In 2019, Democrats won the majority of seats in the General Assembly and pushed for legislation that would make sweeping changes to criminal justice laws. In the two years Democrats controlled the legislature, lawmakers passed stricter gun laws, ended the state’s use of the death penalty, and sought unsuccessfully to make it easier to sue police officers for wrongdoing.

Efforts like those played a major role in Miyares’ decision to run for attorney general, he said.

“There was a real criminal-first, victim-last mindset in Richmond,” he said. “As a longtime victim’s rights advocate, that really, really bothered me.”

Miyares announced his decision to run in September 2020.

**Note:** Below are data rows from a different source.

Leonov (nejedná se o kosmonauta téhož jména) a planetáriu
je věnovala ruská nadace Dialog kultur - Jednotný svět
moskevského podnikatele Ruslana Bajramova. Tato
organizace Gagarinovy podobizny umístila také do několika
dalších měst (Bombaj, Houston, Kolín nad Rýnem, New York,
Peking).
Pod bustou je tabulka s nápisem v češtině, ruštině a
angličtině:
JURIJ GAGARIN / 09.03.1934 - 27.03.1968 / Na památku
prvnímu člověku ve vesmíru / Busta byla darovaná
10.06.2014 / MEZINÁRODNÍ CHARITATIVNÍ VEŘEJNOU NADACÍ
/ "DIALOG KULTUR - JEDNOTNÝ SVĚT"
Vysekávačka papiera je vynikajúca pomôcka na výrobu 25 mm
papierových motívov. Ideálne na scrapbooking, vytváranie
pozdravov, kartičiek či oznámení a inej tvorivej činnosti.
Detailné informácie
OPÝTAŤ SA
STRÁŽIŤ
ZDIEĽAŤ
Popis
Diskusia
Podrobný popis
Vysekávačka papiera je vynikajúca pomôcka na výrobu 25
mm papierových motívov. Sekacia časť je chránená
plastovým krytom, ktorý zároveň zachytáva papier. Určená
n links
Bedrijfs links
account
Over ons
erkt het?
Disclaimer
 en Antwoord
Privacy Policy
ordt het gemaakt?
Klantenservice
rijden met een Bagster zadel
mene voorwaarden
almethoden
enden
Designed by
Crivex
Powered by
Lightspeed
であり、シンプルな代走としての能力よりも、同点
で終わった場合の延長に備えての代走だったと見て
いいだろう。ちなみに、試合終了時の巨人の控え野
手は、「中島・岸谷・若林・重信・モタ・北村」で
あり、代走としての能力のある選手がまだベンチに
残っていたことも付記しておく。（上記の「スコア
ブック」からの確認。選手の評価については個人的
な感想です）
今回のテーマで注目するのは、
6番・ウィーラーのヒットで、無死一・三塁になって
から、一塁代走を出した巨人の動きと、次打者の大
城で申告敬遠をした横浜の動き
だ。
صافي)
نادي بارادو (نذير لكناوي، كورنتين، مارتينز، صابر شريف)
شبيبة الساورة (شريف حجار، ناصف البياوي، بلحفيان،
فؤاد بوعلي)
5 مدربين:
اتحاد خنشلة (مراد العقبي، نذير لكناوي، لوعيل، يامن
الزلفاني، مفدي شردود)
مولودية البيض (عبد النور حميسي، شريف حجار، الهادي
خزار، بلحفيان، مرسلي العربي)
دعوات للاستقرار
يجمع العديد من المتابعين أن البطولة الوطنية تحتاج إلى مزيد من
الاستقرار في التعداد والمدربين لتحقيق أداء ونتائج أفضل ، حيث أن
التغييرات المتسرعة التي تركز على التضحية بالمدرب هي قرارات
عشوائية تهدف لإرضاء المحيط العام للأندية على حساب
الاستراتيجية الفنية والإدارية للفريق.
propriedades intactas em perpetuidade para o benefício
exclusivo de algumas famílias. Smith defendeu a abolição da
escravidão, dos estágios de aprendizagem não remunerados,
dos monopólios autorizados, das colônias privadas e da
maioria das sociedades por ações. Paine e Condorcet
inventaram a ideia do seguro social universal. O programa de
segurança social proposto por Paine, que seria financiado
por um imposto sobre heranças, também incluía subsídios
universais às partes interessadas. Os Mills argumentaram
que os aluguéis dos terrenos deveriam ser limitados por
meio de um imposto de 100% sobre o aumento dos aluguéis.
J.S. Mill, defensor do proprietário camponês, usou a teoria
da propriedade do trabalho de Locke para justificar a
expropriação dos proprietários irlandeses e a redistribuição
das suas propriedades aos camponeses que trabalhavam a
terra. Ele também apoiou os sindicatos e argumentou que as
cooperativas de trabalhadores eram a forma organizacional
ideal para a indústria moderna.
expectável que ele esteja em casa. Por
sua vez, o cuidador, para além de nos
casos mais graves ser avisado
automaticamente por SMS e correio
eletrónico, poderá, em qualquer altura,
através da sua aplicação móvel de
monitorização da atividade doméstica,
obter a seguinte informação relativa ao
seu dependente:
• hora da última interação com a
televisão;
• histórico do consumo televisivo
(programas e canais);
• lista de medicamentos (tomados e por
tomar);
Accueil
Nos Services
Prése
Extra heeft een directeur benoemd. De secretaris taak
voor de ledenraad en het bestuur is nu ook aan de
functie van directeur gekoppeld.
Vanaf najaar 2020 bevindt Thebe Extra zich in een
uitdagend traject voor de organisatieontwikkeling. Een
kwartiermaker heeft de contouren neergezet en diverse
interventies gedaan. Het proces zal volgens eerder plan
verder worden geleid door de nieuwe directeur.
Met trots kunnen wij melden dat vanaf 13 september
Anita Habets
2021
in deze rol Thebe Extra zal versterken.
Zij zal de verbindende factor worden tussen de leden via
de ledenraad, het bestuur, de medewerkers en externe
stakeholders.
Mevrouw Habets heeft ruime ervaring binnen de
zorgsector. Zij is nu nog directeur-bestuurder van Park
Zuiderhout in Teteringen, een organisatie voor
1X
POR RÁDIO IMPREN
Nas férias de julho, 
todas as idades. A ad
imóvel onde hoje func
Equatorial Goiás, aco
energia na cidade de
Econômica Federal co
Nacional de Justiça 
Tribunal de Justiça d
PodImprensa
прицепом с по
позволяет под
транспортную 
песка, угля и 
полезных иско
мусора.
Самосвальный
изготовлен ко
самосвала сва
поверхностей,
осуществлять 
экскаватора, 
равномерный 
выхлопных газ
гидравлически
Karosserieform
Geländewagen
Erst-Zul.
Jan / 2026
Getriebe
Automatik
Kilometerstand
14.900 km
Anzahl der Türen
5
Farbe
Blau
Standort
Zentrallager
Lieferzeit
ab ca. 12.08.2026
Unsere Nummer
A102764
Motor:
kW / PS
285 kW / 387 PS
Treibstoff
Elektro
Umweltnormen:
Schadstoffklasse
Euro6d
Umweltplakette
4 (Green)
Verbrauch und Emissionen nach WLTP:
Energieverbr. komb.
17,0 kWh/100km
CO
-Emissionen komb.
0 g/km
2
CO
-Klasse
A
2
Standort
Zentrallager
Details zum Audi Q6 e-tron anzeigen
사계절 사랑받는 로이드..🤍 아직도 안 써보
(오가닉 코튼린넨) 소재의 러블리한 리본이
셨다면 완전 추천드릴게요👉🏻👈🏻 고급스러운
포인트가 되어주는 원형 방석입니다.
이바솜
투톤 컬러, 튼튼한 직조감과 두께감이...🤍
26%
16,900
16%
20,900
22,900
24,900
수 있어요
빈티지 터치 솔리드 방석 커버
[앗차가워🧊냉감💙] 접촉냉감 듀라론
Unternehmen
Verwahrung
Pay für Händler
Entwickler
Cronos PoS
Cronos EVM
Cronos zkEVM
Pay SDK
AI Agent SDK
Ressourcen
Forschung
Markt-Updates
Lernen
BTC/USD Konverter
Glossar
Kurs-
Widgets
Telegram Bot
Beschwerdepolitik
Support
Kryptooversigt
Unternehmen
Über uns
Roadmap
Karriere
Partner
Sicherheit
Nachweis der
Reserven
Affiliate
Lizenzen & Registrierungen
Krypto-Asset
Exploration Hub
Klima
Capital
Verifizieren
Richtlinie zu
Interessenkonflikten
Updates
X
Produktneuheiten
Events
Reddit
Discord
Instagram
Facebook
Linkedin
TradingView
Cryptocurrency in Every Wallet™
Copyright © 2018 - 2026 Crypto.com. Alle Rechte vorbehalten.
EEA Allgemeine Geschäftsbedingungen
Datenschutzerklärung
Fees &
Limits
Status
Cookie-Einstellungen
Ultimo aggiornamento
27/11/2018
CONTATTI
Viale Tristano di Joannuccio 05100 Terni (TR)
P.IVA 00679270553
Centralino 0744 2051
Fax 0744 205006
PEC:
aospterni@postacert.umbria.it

Two events in 2021 made him even more determined to win. The first came in the spring, when the Virginia Parole Board released dozens of inmates, including many who had been convicted of violent crimes, without giving proper notice. Prosecutors and victim’s families hadn’t been allowed to weigh in, or even been notified, in multiple cases, which the law requires.

The other came later that year, when parents accused the Loudoun County Public Schools superintendent of covering up two sexual assaults committed months apart by a teenage student on school grounds.

Both of those incidents became major issues of Miyares’ campaign. And they’re among the ones he believes helped him in his narrow win over Herring last November.

“I don’t see Virginia as a left or right state,” Miyares said. “I think Virginia is a common-sense state. And we ran on a lot of common sense issues and I think that’s why we won.”